Oregon farmworkers are joining advocates across the nation to petition the Environmental Protection Agency, calling on them to ban the use of a toxic pesticide called chlorpyrifos.
The feds banned home use of the insecticide in 2000, but have allowed use on farms to treat crops such as apples, nuts, and corn, and it is even used on wood fences and golf courses.
Ramon Ramirez, president of Pineros y Campesinos Unidos del Noroeste, (PCUN) Oregon's farmworker union, said the pesticide is widely used on the west coast, and farm-working communities up and down the coast are feeling the tragic effects.

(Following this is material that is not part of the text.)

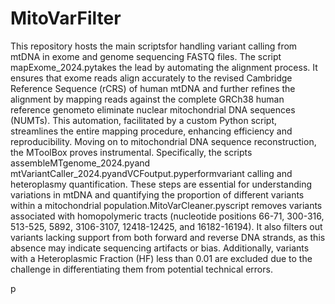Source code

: # MitoVarFilter
<p text-align=center>This repository hosts the main scriptsfor handling variant calling from mtDNA in exome and genome sequencing FASTQ files. The script mapExome_2024.pytakes the lead by automating the alignment process. It ensures that exome reads align accurately to the revised Cambridge Reference Sequence (rCRS) of human mtDNA and further refines the alignment by mapping reads against the complete GRCh38 human reference genometo eliminate nuclear mitochondrial DNA sequences (NUMTs). This automation, facilitated by a custom Python script, streamlines the entire mapping procedure, enhancing efficiency and reproducibility. Moving on to mitochondrial DNA sequence reconstruction, the MToolBox proves instrumental. Specifically, the scripts assembleMTgenome_2024.pyand mtVariantCaller_2024.pyandVCFoutput.pyperformvariant calling and heteroplasmy quantification. These steps are essential for understanding variations in mtDNA and quantifying the proportion of different variants within a mitochondrial population.MitoVarCleaner.pyscript removes variants associated with homopolymeric tracts (nucleotide positions 66-71, 300-316, 513-525, 5892, 3106-3107, 12418-12425, and 16182-16194). It also filters out variants lacking support from both forward and reverse DNA strands, as this absence may indicate sequencing artifacts or bias. Additionally, variants with a Heteroplasmic Fraction (HF) less than 0.01 are excluded due to the challenge in differentiating them from potential technical errors.</p>p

"We're seeing an increase in cancer rates among farmworkers and we have to stop it now," he said. "And we believe that by petitioning to the EPA we can make our case to the public and also to the government that there needs to be more to protect farmworkers."
Chlorpyrifos is a nerve toxin proven to cause neurological deficits in children who live near the fields. In 2015, the EPA tried to negotiate with the pesticide industry to reduce its use or limit human exposure, but the talks failed. Advocates say they are prepared to take the issue to court if the EPA does not take action soon.

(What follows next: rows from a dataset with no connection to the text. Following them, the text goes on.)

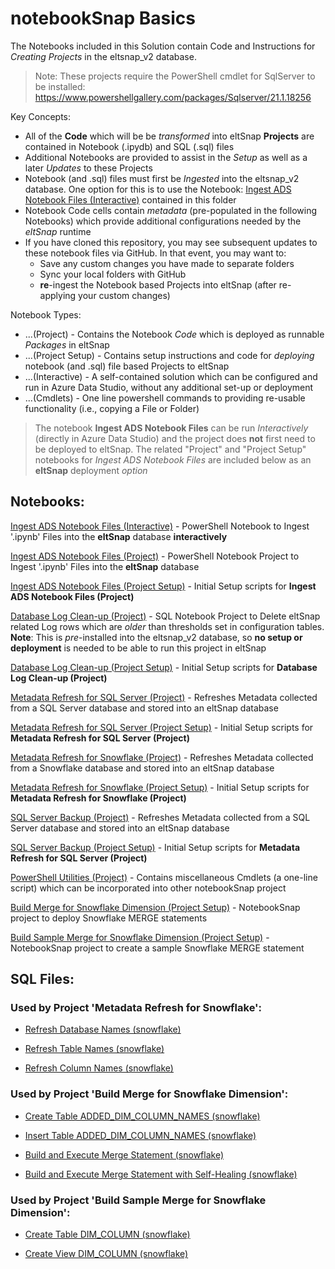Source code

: # notebookSnap Basics

The Notebooks included in this Solution contain Code and Instructions for _Creating Projects_ in the eltsnap_v2 database.

> Note: These projects require the PowerShell cmdlet for SqlServer to be installed: https://www.powershellgallery.com/packages/Sqlserver/21.1.18256 

Key Concepts:

- All of the **Code** which will be be _transformed_ into eltSnap **Projects** are contained in Notebook (.ipydb) and SQL (.sql) files
- Additional Notebooks are provided to assist in the _Setup_ as well as a later _Updates_ to these Projects
- Notebook (and .sql) files must first be _Ingested_ into the eltsnap_v2 database. One option for this is to use the Notebook: [Ingest ADS Notebook Files (Interactive)](ingest_ads_notebook_files_interactive.ipynb) contained in this folder
- Notebook Code cells contain _metadata_ (pre-populated in the following Notebooks) which provide additional configurations needed by the _eltSnap_ runtime
- If you have cloned this repository, you may see subsequent updates to these notebook files via GitHub. In that event, you may want to:
    - Save any custom changes you have made to separate folders
    - Sync your local folders with GitHub
    - **re**-ingest the Notebook based Projects into eltSnap (after re-applying your custom changes)

Notebook Types:

- ...(Project) - Contains the Notebook _Code_ which is deployed as runnable _Packages_ in eltSnap
- ...(Project Setup) - Contains setup instructions and code for _deploying_ notebook (and .sql) file based Projects to eltSnap
- ...(Interactive) - A self-contained solution which can be configured and run in Azure Data Studio, without any additional set-up or deployment 
- ...(Cmdlets) - One line powershell commands to providing re-usable functionality (i.e., copying a File or Folder)

> The notebook **Ingest ADS Notebook Files** can be run _Interactively_ (directly in Azure Data Studio) and the project does **not** first need to be deployed to eltSnap. The related "Project" and "Project Setup" notebooks for _Ingest ADS Notebook Files_ are included below as an **eltSnap** deployment _option_

## Notebooks:

[Ingest ADS Notebook Files (Interactive)](ingest_ads_notebook_files_interactive.ipynb) - PowerShell Notebook to Ingest '.ipynb' Files into the **eltSnap** database **interactively**

[Ingest ADS Notebook Files (Project)](ingest_ads_notebook_files_project.ipynb) - PowerShell Notebook Project to Ingest '.ipynb' Files into the **eltSnap** database

[Ingest ADS Notebook Files (Project Setup)](ingest_ads_notebook_files_project_setup.ipynb) - Initial Setup scripts for **Ingest ADS Notebook Files (Project)**

[Database Log Clean-up (Project)](database_log_cleanup_project.ipynb) - SQL Notebook Project to Delete eltSnap related Log rows which are _older_ than thresholds set in configuration tables. **Note**: This is _pre_-installed into the eltsnap_v2 database, so **no setup or deployment** is needed to be able to run this project in eltSnap

[Database Log Clean-up (Project Setup)](database_log_cleanup_project_setup.ipynb) - Initial Setup scripts for **Database Log Clean-up (Project)**

[Metadata Refresh for SQL Server (Project)](metadata_refresh_for_sql_server_project.ipynb) - Refreshes Metadata collected from a SQL Server database and stored into an eltSnap database

[Metadata Refresh for SQL Server (Project Setup)](metadata_refresh_for_sql_server_project_setup.ipynb) - Initial Setup scripts for **Metadata Refresh for SQL Server (Project)**

[Metadata Refresh for Snowflake (Project)](metadata_refresh_for_snowflake_project.ipynb) - Refreshes Metadata collected from a Snowflake database and stored into an eltSnap database

[Metadata Refresh for Snowflake (Project Setup)](metadata_refresh_for_snowflake_project_setup.ipynb) - Initial Setup scripts for **Metadata Refresh for Snowflake (Project)**

[SQL Server Backup (Project)](sql_server_backup_project.ipynb) - Refreshes Metadata collected from a SQL Server database and stored into an eltSnap database

[SQL Server Backup (Project Setup)](sql_server_backup_project_setup.ipynb) - Initial Setup scripts for **Metadata Refresh for SQL Server (Project)**

[PowerShell Utilities (Project)](powershell_utilities.ipynb) - Contains miscellaneous Cmdlets (a one-line script) which can be incorporated into other notebookSnap project

[Build Merge for Snowflake Dimension (Project Setup)](build_merge_for_dimension_snowflake.ipynb) - NotebookSnap project to deploy Snowflake MERGE statements

[Build Sample Merge for Snowflake Dimension (Project Setup)](build_sample_merge_for_dimension_snowflake_project_setup.ipynb) - NotebookSnap project to create a sample Snowflake MERGE statement

## SQL Files:

### Used by Project 'Metadata Refresh for Snowflake':

- [Refresh Database Names (snowflake)](refresh_database_names_snowflake.sql)

- [Refresh Table Names (snowflake)](refresh_table_names_snowflake.sql) 

- [Refresh Column Names (snowflake)](refresh_column_names_snowflake.sql)

### Used by Project 'Build Merge for Snowflake Dimension':

- [Create Table ADDED_DIM_COLUMN_NAMES (snowflake)](added_dim_column_names_snowflake_create.sql)

- [Insert Table ADDED_DIM_COLUMN_NAMES (snowflake)](added_dim_column_names_snowflake_insert.sql)

- [Build and Execute Merge Statement (snowflake)](build_and_execute_merge_for_dimension_snowflake.sql)

- [Build and Execute Merge Statement with Self-Healing (snowflake)](build_and_execute_merge_for_dimension_dest_fix_snowflake.sql)

### Used by Project 'Build Sample Merge for Snowflake Dimension':

- [Create Table DIM_COLUMN (snowflake)](Create_DIM_COLUMN_Table.sql)

- [Create View DIM_COLUMN (snowflake)](Create_DIM_COLUMN_VIEW_as_src.sql)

Ramirez said the life expectancy of farmworkers is drastically shorter than that of the general public. However, he said there's never been a national health study on the long-term effects of pesticides on farmworkers, making it difficult for workers to bring their case against the hazardous chemicals to the EPA.
"By not having a national study done, it's hard to scientifically prove that the high cancer rate among farmworkers exists and to pinpoint it for these specific reasons, and that being that farmworkers work on a daily basis with a number of toxic chemicals," Ramirez added.
Ramirez said he's also concerned about the effects of chlorpyrifos on the public.